Please edit the lines from the beginning through the line containing "picture [880, 779, 1636, 1036]", changing every "Page size" to "Canvas size" and keeping everything else the same.

** BEGIN Task data **

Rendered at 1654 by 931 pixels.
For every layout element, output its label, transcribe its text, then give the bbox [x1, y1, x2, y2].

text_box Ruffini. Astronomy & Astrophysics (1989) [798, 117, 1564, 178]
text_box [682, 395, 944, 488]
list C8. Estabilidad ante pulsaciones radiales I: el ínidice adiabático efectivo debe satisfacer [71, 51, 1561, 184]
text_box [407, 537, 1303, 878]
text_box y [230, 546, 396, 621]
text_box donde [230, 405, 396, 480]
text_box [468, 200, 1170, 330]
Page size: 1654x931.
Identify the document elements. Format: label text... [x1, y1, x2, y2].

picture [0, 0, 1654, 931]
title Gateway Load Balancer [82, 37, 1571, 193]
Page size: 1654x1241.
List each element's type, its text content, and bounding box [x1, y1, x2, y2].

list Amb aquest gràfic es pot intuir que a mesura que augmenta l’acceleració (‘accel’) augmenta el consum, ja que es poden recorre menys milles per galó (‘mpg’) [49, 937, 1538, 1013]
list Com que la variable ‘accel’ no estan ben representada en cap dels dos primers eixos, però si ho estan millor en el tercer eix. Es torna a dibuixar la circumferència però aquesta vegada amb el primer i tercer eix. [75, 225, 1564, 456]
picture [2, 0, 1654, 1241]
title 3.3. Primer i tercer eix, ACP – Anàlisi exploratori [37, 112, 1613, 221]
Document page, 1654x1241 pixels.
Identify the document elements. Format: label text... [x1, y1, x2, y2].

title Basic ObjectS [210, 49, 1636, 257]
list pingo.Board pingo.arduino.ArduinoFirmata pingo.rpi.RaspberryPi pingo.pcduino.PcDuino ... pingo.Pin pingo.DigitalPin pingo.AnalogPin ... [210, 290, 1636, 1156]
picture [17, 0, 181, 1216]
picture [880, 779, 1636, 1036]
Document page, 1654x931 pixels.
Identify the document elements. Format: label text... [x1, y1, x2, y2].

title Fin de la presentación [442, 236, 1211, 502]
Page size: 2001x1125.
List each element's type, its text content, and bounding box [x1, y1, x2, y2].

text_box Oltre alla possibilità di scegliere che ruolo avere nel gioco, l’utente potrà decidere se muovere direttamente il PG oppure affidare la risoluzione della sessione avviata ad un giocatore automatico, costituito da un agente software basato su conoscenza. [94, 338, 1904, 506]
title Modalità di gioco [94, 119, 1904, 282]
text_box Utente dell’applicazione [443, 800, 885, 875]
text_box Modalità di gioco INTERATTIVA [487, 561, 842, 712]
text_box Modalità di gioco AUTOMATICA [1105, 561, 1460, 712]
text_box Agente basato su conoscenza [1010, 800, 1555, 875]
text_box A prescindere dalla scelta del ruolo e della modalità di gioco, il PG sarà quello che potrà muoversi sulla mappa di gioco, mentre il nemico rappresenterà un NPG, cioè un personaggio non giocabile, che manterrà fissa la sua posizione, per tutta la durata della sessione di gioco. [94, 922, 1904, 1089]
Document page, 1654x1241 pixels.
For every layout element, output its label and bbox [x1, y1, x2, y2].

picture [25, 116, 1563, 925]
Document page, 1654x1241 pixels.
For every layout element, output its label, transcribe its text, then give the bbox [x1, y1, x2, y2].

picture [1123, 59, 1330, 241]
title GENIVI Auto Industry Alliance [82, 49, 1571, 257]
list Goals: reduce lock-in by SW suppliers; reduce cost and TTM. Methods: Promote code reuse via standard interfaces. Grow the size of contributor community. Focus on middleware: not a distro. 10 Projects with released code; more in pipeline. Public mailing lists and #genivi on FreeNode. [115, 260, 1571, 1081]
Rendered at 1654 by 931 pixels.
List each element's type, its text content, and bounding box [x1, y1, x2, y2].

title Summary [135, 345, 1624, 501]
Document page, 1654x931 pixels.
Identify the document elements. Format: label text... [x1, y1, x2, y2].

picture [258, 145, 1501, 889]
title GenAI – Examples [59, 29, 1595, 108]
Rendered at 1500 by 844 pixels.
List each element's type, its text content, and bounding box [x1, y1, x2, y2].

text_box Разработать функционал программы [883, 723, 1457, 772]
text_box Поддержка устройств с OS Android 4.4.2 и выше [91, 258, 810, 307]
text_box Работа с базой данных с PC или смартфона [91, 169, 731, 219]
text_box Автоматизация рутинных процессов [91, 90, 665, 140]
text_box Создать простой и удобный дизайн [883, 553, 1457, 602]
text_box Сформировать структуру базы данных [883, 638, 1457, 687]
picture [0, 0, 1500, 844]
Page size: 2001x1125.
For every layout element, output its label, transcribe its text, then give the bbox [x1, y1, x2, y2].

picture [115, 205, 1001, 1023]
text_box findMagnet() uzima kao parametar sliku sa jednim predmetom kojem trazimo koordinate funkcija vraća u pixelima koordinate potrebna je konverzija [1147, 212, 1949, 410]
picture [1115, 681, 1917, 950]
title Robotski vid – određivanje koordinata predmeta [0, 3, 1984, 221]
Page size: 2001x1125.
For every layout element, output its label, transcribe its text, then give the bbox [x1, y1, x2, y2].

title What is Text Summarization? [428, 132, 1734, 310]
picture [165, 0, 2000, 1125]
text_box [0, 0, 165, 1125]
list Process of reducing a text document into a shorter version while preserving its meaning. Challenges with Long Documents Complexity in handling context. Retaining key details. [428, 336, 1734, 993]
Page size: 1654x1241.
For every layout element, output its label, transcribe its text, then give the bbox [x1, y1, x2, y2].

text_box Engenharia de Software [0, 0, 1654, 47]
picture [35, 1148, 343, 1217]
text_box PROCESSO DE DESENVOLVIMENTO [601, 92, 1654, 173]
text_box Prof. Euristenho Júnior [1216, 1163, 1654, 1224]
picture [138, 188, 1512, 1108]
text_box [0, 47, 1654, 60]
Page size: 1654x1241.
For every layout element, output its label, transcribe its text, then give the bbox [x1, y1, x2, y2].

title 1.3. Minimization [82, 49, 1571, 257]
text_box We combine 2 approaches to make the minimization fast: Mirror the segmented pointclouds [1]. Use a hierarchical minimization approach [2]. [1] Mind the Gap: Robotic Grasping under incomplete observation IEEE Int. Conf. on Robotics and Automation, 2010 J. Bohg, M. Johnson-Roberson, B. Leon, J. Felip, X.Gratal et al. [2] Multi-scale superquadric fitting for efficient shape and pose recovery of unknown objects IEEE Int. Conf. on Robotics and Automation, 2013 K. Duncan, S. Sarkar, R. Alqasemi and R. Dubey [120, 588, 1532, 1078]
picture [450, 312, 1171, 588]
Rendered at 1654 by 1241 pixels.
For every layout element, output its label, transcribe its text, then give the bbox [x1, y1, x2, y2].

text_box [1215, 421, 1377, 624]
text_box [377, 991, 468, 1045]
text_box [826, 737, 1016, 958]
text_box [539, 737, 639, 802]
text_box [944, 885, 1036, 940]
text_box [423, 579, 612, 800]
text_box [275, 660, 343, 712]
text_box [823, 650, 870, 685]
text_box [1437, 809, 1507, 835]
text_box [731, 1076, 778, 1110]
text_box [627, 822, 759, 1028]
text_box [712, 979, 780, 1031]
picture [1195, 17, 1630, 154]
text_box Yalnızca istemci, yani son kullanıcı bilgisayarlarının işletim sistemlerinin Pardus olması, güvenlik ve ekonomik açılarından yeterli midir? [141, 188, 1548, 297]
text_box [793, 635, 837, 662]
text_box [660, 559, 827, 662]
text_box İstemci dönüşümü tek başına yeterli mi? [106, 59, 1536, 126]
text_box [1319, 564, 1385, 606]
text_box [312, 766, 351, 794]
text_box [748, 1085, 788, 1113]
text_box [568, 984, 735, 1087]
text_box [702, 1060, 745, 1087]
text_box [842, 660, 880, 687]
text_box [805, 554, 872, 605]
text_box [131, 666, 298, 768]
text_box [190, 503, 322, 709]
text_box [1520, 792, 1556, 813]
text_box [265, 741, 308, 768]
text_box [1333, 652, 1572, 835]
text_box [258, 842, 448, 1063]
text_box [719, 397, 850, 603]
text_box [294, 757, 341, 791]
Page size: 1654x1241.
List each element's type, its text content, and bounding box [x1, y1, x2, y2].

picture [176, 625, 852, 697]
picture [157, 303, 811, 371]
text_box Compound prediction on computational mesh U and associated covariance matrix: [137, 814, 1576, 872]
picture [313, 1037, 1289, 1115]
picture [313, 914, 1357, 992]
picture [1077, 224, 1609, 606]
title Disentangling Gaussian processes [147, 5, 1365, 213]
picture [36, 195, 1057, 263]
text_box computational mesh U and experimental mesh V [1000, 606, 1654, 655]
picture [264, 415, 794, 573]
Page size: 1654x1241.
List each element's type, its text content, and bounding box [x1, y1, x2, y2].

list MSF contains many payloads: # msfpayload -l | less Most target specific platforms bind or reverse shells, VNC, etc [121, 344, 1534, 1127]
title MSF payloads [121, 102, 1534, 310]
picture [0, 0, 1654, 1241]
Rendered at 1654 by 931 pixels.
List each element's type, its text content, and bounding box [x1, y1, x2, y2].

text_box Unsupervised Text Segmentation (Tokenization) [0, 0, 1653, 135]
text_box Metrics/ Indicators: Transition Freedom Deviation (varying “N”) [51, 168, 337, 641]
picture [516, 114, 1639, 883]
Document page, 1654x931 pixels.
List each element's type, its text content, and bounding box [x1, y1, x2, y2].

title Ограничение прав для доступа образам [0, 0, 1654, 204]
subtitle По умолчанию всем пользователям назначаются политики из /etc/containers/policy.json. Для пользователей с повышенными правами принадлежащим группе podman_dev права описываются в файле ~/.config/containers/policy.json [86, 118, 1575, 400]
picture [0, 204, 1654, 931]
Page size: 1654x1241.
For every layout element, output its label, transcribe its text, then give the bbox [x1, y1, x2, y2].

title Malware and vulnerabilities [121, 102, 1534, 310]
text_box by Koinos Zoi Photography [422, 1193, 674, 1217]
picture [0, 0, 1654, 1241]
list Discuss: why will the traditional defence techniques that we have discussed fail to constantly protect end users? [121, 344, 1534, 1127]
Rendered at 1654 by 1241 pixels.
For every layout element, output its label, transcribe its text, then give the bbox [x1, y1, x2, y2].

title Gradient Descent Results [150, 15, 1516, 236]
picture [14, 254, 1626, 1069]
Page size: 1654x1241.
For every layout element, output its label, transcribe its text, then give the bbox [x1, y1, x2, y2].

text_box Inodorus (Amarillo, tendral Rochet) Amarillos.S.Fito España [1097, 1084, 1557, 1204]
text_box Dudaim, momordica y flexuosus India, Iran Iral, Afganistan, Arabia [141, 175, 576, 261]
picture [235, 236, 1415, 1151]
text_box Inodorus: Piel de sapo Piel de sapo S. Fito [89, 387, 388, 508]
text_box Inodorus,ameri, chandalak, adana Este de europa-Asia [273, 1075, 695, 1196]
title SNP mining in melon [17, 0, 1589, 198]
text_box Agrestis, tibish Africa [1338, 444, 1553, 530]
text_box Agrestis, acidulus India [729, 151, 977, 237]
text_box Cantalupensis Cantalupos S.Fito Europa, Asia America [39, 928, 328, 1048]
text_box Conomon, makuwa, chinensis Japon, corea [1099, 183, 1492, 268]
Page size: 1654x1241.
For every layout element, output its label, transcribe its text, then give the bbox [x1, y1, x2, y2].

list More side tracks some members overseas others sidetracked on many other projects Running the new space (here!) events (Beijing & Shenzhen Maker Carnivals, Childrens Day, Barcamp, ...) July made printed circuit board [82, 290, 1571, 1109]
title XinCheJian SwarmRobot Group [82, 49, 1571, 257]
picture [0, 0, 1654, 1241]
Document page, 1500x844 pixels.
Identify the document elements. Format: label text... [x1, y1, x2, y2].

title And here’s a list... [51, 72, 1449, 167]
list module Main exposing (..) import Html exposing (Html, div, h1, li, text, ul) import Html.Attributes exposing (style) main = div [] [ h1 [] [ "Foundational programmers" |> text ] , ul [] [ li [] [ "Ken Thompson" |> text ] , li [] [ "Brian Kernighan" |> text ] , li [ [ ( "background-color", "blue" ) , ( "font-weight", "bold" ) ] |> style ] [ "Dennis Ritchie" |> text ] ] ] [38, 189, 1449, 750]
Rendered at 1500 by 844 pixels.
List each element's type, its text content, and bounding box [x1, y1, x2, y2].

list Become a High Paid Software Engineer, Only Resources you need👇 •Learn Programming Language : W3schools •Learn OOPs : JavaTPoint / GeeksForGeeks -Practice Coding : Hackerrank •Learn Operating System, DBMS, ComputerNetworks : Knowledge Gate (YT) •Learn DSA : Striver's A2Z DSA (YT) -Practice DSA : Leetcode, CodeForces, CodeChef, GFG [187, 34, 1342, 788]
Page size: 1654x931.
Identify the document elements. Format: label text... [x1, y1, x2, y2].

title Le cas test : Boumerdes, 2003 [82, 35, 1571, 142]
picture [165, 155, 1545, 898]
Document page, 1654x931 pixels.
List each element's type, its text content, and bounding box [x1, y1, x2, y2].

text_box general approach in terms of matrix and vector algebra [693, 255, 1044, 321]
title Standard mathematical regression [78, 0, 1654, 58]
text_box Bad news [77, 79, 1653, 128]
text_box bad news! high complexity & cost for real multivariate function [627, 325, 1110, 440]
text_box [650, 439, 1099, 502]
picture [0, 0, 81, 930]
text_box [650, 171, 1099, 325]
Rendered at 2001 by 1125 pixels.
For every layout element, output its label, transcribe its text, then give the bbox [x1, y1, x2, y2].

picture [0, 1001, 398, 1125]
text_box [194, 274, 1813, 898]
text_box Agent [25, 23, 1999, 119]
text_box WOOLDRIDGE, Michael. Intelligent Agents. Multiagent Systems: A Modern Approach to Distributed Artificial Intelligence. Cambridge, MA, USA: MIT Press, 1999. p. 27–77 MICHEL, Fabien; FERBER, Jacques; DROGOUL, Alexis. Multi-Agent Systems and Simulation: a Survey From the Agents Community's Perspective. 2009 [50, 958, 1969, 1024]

** END Task data **

Solution to the exercise:
Rendered at 1654 by 931 pixels.
For every layout element, output its label, transcribe its text, then give the bbox [x1, y1, x2, y2].

text_box Ruffini. Astronomy & Astrophysics (1989) [798, 117, 1564, 178]
text_box [682, 395, 944, 488]
list C8. Estabilidad ante pulsaciones radiales I: el ínidice adiabático efectivo debe satisfacer [71, 51, 1561, 184]
text_box [407, 537, 1303, 878]
text_box y [230, 546, 396, 621]
text_box donde [230, 405, 396, 480]
text_box [468, 200, 1170, 330]
Canvas size: 1654x931.
Identify the document elements. Format: label text... [x1, y1, x2, y2].

picture [0, 0, 1654, 931]
title Gateway Load Balancer [82, 37, 1571, 193]
Canvas size: 1654x1241.
List each element's type, its text content, and bounding box [x1, y1, x2, y2].

list Amb aquest gràfic es pot intuir que a mesura que augmenta l’acceleració (‘accel’) augmenta el consum, ja que es poden recorre menys milles per galó (‘mpg’) [49, 937, 1538, 1013]
list Com que la variable ‘accel’ no estan ben representada en cap dels dos primers eixos, però si ho estan millor en el tercer eix. Es torna a dibuixar la circumferència però aquesta vegada amb el primer i tercer eix. [75, 225, 1564, 456]
picture [2, 0, 1654, 1241]
title 3.3. Primer i tercer eix, ACP – Anàlisi exploratori [37, 112, 1613, 221]
Document page, 1654x1241 pixels.
Identify the document elements. Format: label text... [x1, y1, x2, y2].

title Basic ObjectS [210, 49, 1636, 257]
list pingo.Board pingo.arduino.ArduinoFirmata pingo.rpi.RaspberryPi pingo.pcduino.PcDuino ... pingo.Pin pingo.DigitalPin pingo.AnalogPin ... [210, 290, 1636, 1156]
picture [17, 0, 181, 1216]
picture [880, 779, 1636, 1036]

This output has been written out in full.